### Exercise objective
Lines from the one containing "### Homework1" through the end of the entries below: set them down exactly, both ends included, with nothing added.

╔══

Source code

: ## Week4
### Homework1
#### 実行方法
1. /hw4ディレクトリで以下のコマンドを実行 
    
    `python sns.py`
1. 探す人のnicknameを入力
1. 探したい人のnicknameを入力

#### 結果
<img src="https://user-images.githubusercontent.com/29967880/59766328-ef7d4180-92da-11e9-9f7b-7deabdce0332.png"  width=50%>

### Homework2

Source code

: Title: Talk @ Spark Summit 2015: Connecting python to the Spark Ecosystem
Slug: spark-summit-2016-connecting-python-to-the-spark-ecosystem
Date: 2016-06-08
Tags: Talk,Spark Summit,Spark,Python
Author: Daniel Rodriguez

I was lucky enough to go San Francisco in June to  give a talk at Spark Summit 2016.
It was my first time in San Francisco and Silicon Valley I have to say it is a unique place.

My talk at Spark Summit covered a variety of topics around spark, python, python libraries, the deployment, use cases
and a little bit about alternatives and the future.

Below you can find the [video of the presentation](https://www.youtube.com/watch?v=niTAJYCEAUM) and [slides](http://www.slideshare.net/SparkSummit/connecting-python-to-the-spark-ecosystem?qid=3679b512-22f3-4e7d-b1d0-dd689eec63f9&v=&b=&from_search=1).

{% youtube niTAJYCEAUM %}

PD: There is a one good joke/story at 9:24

╚══

### Solution for this exercise
### Homework1
#### 実行方法
1. /hw4ディレクトリで以下のコマンドを実行 
    
    `python sns.py`
1. 探す人のnicknameを入力
1. 探したい人のnicknameを入力

#### 結果
<img src="https://user-images.githubusercontent.com/29967880/59766328-ef7d4180-92da-11e9-9f7b-7deabdce0332.png"  width=50%>

### Homework2

Source code

: Title: Talk @ Spark Summit 2015: Connecting python to the Spark Ecosystem
Slug: spark-summit-2016-connecting-python-to-the-spark-ecosystem
Date: 2016-06-08
Tags: Talk,Spark Summit,Spark,Python
Author: Daniel Rodriguez

I was lucky enough to go San Francisco in June to  give a talk at Spark Summit 2016.
It was my first time in San Francisco and Silicon Valley I have to say it is a unique place.

My talk at Spark Summit covered a variety of topics around spark, python, python libraries, the deployment, use cases
and a little bit about alternatives and the future.

Below you can find the [video of the presentation](https://www.youtube.com/watch?v=niTAJYCEAUM) and [slides](http://www.slideshare.net/SparkSummit/connecting-python-to-the-spark-ecosystem?qid=3679b512-22f3-4e7d-b1d0-dd689eec63f9&v=&b=&from_search=1).

{% youtube niTAJYCEAUM %}

PD: There is a one good joke/story at 9:24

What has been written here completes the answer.